Lucifer's Hammer - Larry Niven [92]
"I will go out and work on it," Jakov said.
"No." Baker's answer was abrupt; the commander speaking. "We haven't lost anyone in space yet, and why start now?"
"Shouldn't we ask ground control?" Leonilla asked.
"They put me in charge," Johnny Baker said. "And I've said no."
Pieter Jakov said nothing. Rick Delanty remembered that the Soviets had lost men in space: the three Soyuz pilots on reentry that the world knew about, and a number of others, known only by rumors and tales told at night over vodka. He wondered (not for the first time) if NASA had been too cautious. With fewer safety precautions the United States could have reached the Moon a little sooner, done a good deal more exploring, learned more—and, yes, created a martyr or two. The Moon had been too expensive in money, but too cheap in lives to gain the popularity it needed. By the time Apollo XI reached it, it was dull. Routine.
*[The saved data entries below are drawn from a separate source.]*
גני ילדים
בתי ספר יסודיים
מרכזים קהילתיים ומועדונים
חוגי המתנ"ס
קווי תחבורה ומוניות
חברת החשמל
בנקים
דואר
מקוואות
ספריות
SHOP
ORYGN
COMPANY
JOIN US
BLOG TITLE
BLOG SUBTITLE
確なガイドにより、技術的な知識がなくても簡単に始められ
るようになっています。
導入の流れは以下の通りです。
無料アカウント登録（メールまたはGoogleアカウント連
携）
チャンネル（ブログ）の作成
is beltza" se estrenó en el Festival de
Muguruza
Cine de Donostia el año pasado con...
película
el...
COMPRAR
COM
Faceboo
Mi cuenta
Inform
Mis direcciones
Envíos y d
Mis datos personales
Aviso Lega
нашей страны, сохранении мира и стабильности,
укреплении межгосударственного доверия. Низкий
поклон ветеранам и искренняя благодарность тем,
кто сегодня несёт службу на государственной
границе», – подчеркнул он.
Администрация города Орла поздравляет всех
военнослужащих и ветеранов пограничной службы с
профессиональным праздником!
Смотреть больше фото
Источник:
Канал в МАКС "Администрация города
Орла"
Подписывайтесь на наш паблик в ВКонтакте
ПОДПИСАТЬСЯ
Maybe that's what we ought to do. The picture of Johnny Baker crawling out on the broken Spacelab wing, of a man out in that hostile environment risking the loneliest death ever—that had given the space program almost as big a boost as Neil Armstrong's giant leap.
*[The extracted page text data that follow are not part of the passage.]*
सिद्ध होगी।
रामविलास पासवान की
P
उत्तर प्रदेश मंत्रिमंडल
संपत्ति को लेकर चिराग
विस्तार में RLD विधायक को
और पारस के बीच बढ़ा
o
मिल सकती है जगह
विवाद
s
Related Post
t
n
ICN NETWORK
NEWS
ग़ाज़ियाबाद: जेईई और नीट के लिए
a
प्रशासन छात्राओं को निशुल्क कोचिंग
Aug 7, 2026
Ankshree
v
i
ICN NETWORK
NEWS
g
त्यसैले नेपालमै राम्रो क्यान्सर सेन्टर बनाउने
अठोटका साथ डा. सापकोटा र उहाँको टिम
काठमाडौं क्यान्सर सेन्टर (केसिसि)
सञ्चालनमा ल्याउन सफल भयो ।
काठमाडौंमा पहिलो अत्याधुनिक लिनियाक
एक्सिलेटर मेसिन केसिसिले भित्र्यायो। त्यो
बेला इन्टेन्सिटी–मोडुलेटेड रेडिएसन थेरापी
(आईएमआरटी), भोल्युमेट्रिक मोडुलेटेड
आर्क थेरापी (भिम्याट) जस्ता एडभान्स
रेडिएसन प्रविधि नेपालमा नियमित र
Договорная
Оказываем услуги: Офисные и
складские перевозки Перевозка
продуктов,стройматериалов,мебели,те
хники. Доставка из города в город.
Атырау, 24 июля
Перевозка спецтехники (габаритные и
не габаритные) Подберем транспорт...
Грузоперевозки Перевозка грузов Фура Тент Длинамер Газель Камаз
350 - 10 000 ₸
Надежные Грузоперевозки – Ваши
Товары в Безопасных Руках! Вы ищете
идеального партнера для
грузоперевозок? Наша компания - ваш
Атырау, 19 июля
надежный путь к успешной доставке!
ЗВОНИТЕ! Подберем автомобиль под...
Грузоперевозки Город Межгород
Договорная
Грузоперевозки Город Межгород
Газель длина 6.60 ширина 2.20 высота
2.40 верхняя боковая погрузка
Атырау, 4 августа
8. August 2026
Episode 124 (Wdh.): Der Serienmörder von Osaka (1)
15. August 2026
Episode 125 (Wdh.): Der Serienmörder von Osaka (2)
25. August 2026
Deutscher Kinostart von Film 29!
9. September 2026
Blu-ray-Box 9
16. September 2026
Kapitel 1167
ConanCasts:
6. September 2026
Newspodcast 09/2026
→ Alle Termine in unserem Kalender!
There was a ping. Then another, and red warning lights flared on the monitor board.
Rick Delanty didn't think. He leaped for the nearest red-painted box. A square box, duplicate of others that were put at various places in Hammerlab. He opened it and took out several flat metal plates with goop on one side, then some larger, rubberlike patches. He looked to Baker for instructions.
"Not holed," Johnny was saying. "Sand. We're being sandblasted." He frowned at the status board. "And we're losing efficiency in the solar cells. Pieter, cap all the optical instruments! We'll have to save 'em for closest approach."
"Rojj," Jakov said. He moved to the instruments.
Delanty stood by with the meteor patches. Just in case.
"It depends on just how large that nucleus is," Pieter Jakov called from the far end of the space capsule. "And we have yet to get firm estimates of how widely the solid matter extends. I think it highly likely that the Earth—and we—will be hit by high-velocity gravel if nothing worse."
"Yeah. That's what I was thinking," Johnny Baker said. "We've been looking for sideways drift. Well, we found it, but is it enough? Maybe we ought to terminate this mission."
There was a moment of silence.
"Please, no," Leonilla said.
"I second that," Rick added. "You don't want to either. Who does?"
"Not me," Jakov said.
"Unanimous. But it's hardly a democracy," Baker said. "We've lost a lot of power. It's going to get warm in here."
"You stood it in Spacelab until you got the wing fixed," Delanty said. "If you could take it before, you can take it now. And so can we."
"Right," Baker said. "But you will stand by those meteor patches."
"Yes, sir."
Minutes later Hamner-Brown's nucleus dropped behind the Earth. The Moon rose in its ghostly net of shock waves. Leonilla passed out breakfast.
Dawn found Harvey Randall in an easy chair on the lawn, with a table to hold his cigarettes and coffee and another to hold the portable television. Dawn washed out the once-in-a-lifetime sky show and left him a little depressed, a little drunk, and not really ready to start a working day. Loretta found him in the same state two hours later.
"I've gone to work in worse shape," he told her. "It was worth it."
"I'm glad. Are you sure you can drive?"
"Of course I can." That was an old argument.
"Where are you going to be today?"
He didn't notice the worry in her voice. "I had a hell of a time deciding that. I really want to be everywhere at once. But hell, the regular network science team will be at JPL, and they've got a good crew in Houston. I think I'll start at City Hall. Bentley Allen and staff calmly taking care of the city while half the populace runs for the hills."
"But that's all the way downtown."
Now he heard it. "So?"
"But what if it hits? You'll be miles away. How can you get back?"